* [Supplied records]

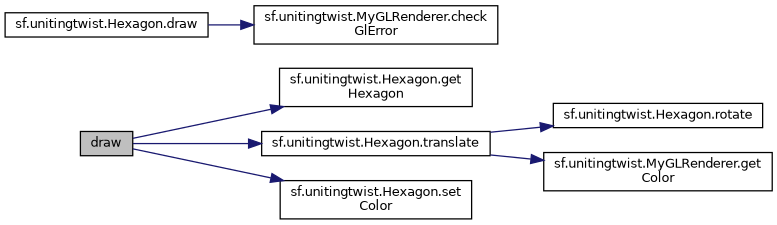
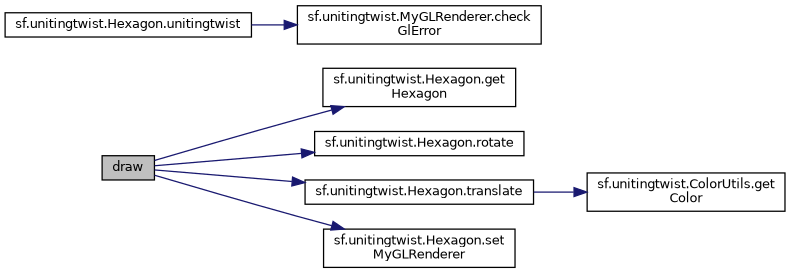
  digraph {
    rankdir=LR
    node [color=black fillcolor=white fontname=Helvetica fontsize=10 shape=record style=filled]
    edge [color=midnightblue fontname=Helvetica fontsize=10 labelfontname=Helvetica labelfontsize=10 style=solid]
    n1 [fillcolor=grey75 fontcolor=black height=0.2 label=draw width=0.4]
    n2 [height=0.2 label="sf.unitingtwist.Hexagon.get\lHexagon" width=0.4]
    n3 [height=0.2 label="sf.unitingtwist.Hexagon.rotate" width=0.4]
    n4 [height=0.2 label="sf.unitingtwist.Hexagon.translate" width=0.4]
-   n5 [height=0.2 label="sf.unitingtwist.Hexagon.set\lColor" width=0.4]
-   n6 [height=0.2 label="sf.unitingtwist.MyGLRenderer.get\lColor" width=0.4]
-   n7 [height=0.2 label="sf.unitingtwist.Hexagon.draw" width=0.4]
+   n5 [height=0.2 label="sf.unitingtwist.Hexagon.set\lMyGLRenderer" width=0.4]
+   n6 [height=0.2 label="sf.unitingtwist.ColorUtils.get\lColor" width=0.4]
+   n7 [height=0.2 label="sf.unitingtwist.Hexagon.unitingtwist" width=0.4]
    n8 [height=0.2 label="sf.unitingtwist.MyGLRenderer.check\lGlError" width=0.4]
    n1 -> n2
-   n4 -> n3
+   n1 -> n3
    n1 -> n4
    n1 -> n5
    n4 -> n6
    n7 -> n8
  }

* [Short task] Convert every line of the material above into a numbered list, skipping blank lines and leaving out the pictures.

* [Final result]
1.   digraph {
2.     rankdir=LR
3.     node [color=black fillcolor=white fontname=Helvetica fontsize=10 shape=record style=filled]
4.     edge [color=midnightblue fontname=Helvetica fontsize=10 labelfontname=Helvetica labelfontsize=10 style=solid]
5.     n1 [fillcolor=grey75 fontcolor=black height=0.2 label=draw width=0.4]
6.     n2 [height=0.2 label="sf.unitingtwist.Hexagon.get\lHexagon" width=0.4]
7.     n3 [height=0.2 label="sf.unitingtwist.Hexagon.rotate" width=0.4]
8.     n4 [height=0.2 label="sf.unitingtwist.Hexagon.translate" width=0.4]
9. -   n5 [height=0.2 label="sf.unitingtwist.Hexagon.set\lColor" width=0.4]
10. -   n6 [height=0.2 label="sf.unitingtwist.MyGLRenderer.get\lColor" width=0.4]
11. -   n7 [height=0.2 label="sf.unitingtwist.Hexagon.draw" width=0.4]
12. +   n5 [height=0.2 label="sf.unitingtwist.Hexagon.set\lMyGLRenderer" width=0.4]
13. +   n6 [height=0.2 label="sf.unitingtwist.ColorUtils.get\lColor" width=0.4]
14. +   n7 [height=0.2 label="sf.unitingtwist.Hexagon.unitingtwist" width=0.4]
15.     n8 [height=0.2 label="sf.unitingtwist.MyGLRenderer.check\lGlError" width=0.4]
16.     n1 -> n2
17. -   n4 -> n3
18. +   n1 -> n3
19.     n1 -> n4
20.     n1 -> n5
21.     n4 -> n6
22.     n7 -> n8
23.   }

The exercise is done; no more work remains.